• [Problem description]
All of the records must be restated exactly, with every line complete.

Saved data entries
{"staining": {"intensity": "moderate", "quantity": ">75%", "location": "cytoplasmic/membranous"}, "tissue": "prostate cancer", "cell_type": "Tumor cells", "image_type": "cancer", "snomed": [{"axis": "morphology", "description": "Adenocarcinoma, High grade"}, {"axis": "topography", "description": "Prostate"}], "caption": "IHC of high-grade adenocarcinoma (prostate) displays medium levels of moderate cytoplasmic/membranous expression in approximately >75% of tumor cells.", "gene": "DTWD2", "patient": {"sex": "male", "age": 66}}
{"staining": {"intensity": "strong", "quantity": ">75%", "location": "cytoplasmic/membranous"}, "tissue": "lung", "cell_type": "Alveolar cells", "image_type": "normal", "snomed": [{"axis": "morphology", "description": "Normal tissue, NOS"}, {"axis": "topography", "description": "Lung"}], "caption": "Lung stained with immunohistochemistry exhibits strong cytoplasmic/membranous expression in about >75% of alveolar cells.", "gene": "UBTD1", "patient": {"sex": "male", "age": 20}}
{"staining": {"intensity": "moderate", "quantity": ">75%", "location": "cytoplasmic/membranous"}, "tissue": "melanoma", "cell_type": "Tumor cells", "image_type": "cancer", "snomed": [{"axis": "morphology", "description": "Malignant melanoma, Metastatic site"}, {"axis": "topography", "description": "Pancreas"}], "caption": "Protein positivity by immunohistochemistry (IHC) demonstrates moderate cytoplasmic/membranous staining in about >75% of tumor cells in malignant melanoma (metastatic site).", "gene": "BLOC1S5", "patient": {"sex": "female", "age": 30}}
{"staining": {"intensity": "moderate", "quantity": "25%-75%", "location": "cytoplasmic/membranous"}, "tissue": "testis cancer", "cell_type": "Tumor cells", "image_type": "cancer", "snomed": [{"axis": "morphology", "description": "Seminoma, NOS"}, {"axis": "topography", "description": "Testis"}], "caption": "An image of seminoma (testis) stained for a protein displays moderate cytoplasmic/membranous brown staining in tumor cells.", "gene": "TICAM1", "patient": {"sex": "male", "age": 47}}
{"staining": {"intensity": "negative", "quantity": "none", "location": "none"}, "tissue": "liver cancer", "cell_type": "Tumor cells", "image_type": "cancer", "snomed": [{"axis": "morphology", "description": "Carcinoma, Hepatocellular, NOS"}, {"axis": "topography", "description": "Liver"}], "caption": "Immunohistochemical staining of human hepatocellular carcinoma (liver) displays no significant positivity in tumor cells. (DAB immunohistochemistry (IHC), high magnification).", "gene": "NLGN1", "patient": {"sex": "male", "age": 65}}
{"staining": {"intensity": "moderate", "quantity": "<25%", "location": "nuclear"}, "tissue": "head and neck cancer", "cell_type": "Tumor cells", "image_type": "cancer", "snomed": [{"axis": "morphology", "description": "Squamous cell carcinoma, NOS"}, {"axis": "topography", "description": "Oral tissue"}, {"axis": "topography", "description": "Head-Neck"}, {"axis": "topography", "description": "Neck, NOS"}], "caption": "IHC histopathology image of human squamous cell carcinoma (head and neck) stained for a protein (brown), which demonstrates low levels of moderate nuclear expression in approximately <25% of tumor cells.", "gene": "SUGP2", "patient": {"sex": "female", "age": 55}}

• [Answer below]
{"staining": {"intensity": "moderate", "quantity": ">75%", "location": "cytoplasmic/membranous"}, "tissue": "prostate cancer", "cell_type": "Tumor cells", "image_type": "cancer", "snomed": [{"axis": "morphology", "description": "Adenocarcinoma, High grade"}, {"axis": "topography", "description": "Prostate"}], "caption": "IHC of high-grade adenocarcinoma (prostate) displays medium levels of moderate cytoplasmic/membranous expression in approximately >75% of tumor cells.", "gene": "DTWD2", "patient": {"sex": "male", "age": 66}}
{"staining": {"intensity": "strong", "quantity": ">75%", "location": "cytoplasmic/membranous"}, "tissue": "lung", "cell_type": "Alveolar cells", "image_type": "normal", "snomed": [{"axis": "morphology", "description": "Normal tissue, NOS"}, {"axis": "topography", "description": "Lung"}], "caption": "Lung stained with immunohistochemistry exhibits strong cytoplasmic/membranous expression in about >75% of alveolar cells.", "gene": "UBTD1", "patient": {"sex": "male", "age": 20}}
{"staining": {"intensity": "moderate", "quantity": ">75%", "location": "cytoplasmic/membranous"}, "tissue": "melanoma", "cell_type": "Tumor cells", "image_type": "cancer", "snomed": [{"axis": "morphology", "description": "Malignant melanoma, Metastatic site"}, {"axis": "topography", "description": "Pancreas"}], "caption": "Protein positivity by immunohistochemistry (IHC) demonstrates moderate cytoplasmic/membranous staining in about >75% of tumor cells in malignant melanoma (metastatic site).", "gene": "BLOC1S5", "patient": {"sex": "female", "age": 30}}
{"staining": {"intensity": "moderate", "quantity": "25%-75%", "location": "cytoplasmic/membranous"}, "tissue": "testis cancer", "cell_type": "Tumor cells", "image_type": "cancer", "snomed": [{"axis": "morphology", "description": "Seminoma, NOS"}, {"axis": "topography", "description": "Testis"}], "caption": "An image of seminoma (testis) stained for a protein displays moderate cytoplasmic/membranous brown staining in tumor cells.", "gene": "TICAM1", "patient": {"sex": "male", "age": 47}}
{"staining": {"intensity": "negative", "quantity": "none", "location": "none"}, "tissue": "liver cancer", "cell_type": "Tumor cells", "image_type": "cancer", "snomed": [{"axis": "morphology", "description": "Carcinoma, Hepatocellular, NOS"}, {"axis": "topography", "description": "Liver"}], "caption": "Immunohistochemical staining of human hepatocellular carcinoma (liver) displays no significant positivity in tumor cells. (DAB immunohistochemistry (IHC), high magnification).", "gene": "NLGN1", "patient": {"sex": "male", "age": 65}}
{"staining": {"intensity": "moderate", "quantity": "<25%", "location": "nuclear"}, "tissue": "head and neck cancer", "cell_type": "Tumor cells", "image_type": "cancer", "snomed": [{"axis": "morphology", "description": "Squamous cell carcinoma, NOS"}, {"axis": "topography", "description": "Oral tissue"}, {"axis": "topography", "description": "Head-Neck"}, {"axis": "topography", "description": "Neck, NOS"}], "caption": "IHC histopathology image of human squamous cell carcinoma (head and neck) stained for a protein (brown), which demonstrates low levels of moderate nuclear expression in approximately <25% of tumor cells.", "gene": "SUGP2", "patient": {"sex": "female", "age": 55}}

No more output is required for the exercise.